6 Dec 2013

The power of forgiveness: Mandela’s legacy to the world

“The time for the healing of the wounds has begun.” There was to be no revenge, no retribution. Instead Mandela showed the world another way to truth and justice: forgiveness.

Mandela and Tutu at truth commission (getty)

He was imprisoned for 27 years by the apartheid regime – but Nelson Mandela wanted nothing to do with revenge. In his inaugural presidential address, he insisted that South Africa would only be truly free if it came to terms with its past.

“The time for the healing of the wounds has come. The moment to bridge the chasms that divide us has come. The time to build is upon us”, he said – and described forgiveness as a powerful weapon, because “it liberates the soul, it removes fear”.

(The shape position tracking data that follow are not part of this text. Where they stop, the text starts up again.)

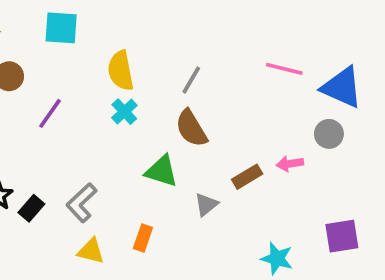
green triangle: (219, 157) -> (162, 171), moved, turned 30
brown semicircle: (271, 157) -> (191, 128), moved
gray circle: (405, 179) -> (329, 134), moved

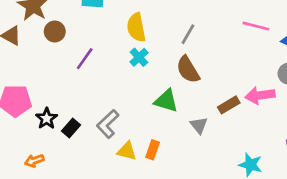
pink arrow: (290, 164) -> (260, 95), size x1.5
gray triangle: (206, 205) -> (199, 125), turned -30
yellow triangle: (91, 251) -> (127, 151), moved

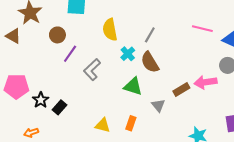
brown circle: (55, 31) -> (57, 35), moved
cyan cross: (139, 57) -> (128, 54), moved
gray L-shape: (108, 124) -> (92, 70), moved
orange rectangle: (153, 150) -> (131, 123), moved

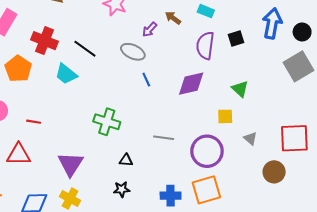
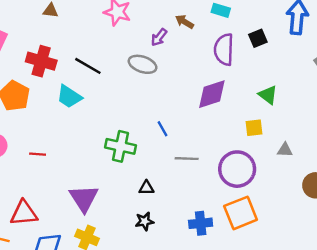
blue line: (146, 80) -> (162, 129), moved
gray triangle: (250, 138) -> (285, 150), turned -32
red triangle: (19, 154) -> (24, 213), moved

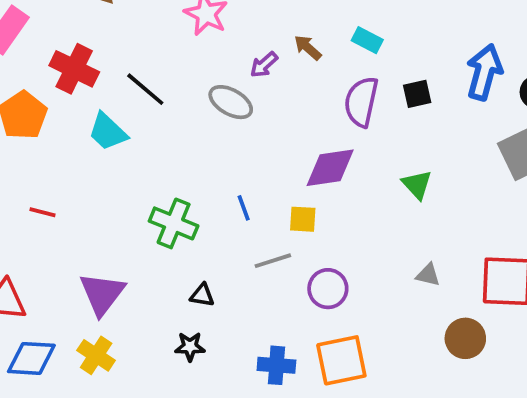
yellow square: (254, 128) -> (303, 219), moved
gray line: (187, 159) -> (273, 261), turned -30
purple circle: (237, 169) -> (328, 289), moved, size x0.7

It was to herald a whole new approach to dealing with the atrocities committed under apartheid: a model at complete odds with the prosecution and punishment exemplified at Nuremburg.

In place of trials, Mandela created a Truth and Reconciliation Commission, led by Archbishop Desmond Tutu: the idea was to bring out the truth of what happened, by allowing victims and perpetrators to give testimony in public hearings.

Courageous people do not fear forgiving, for the sake of peace. Nelson Mandela

This, went the theory, would serve to investigate the full extent of the human rights abuses, while providing an accurate record and analysis of those years. And, by providing amnesty to the old oppressors – even killers – it replaced the whole idea of retribution with one of restorative justice.

This was not about righting past wrongs, but healing the wounds of history, as Desmond Tutu acknowledged. “We had a horrendous past”, he said. “We needed to look the beast in the eye, so that the past would not hold us hostage any more.”

And, he went on, “To forgive is not just to be altruistic, it is the best form of self-interest.”

Public hearings

The hearings began in 1997, in the full glare of the media – filled with horrific tales of killings, imprisonment, torture and loss. Truth telling was supposed to be cathartic: but to some victims, the very idea of an amnesty for their oppressors was anathema.

The family of Steve Biko, the young anti-apartheid activist who was murdered in police custody, said the commission had robbed them of their chance for justice, but failed in a legal bid to have the amnesty powers declared unconsitutional.

Another witness told the commission they did not have the power to forgive. “They don’t know my pain – only I can forgive, and I must know before I forgive”, she said.

But those charged with leading the new South African democracy were detemined that it should not revist the conflicts of the past. The horror of Rwanda’s genocide showed only too clearly what could happen if the spirit of vengeance was allowed to flourish.

As Archbishop Tutu pointed out: “Retribution leads to a cycle of reprisal, leading to counter-reprisal in an inexorable movement, as in Rwanda, Northern Ireland, and in the former Yugoslavia. The only thing that can break that cycle, making possible a new beginning, is forgiveness.”

This was proof, then, that even a nation which had been subjected to the most terrible injustice, could begin afresh: this was to serve as a model for post-conflict societies around the world.

A model for the world

The former US president Jimmy Carter set up his own conflict resolution centre, charged with building a sustainable peace from Bosnia to the Middle East. His representatives set out to work with warring parties, “filling the space between official diplomacy and unofficial grassroots peace efforts”.

After Northern Ireland’s Good Friday agreement, there was a determined effort to bring former enemies together along the lines of the South African model: a forum which could examine the unresolved killings and wrongs suffered by both communities. There was no actual commission, but the principles were the same – truth, healing, and moving on from the past.

After their bloody civil wars, Liberia and Sierra Leone both set up truth commissions, investigating and reporting back on the gross violations of human rights committed during those conflicts, while promoting security and national unity, and avoiding a new descent into violence.

And if anyone were to lose sight of the higher goal, the guiding words of Nelson Mandela remain an inspiration. “Men of peace must not think about retribution or recriminations. Courageous peple do not fear forgiving, for the sake of peace.”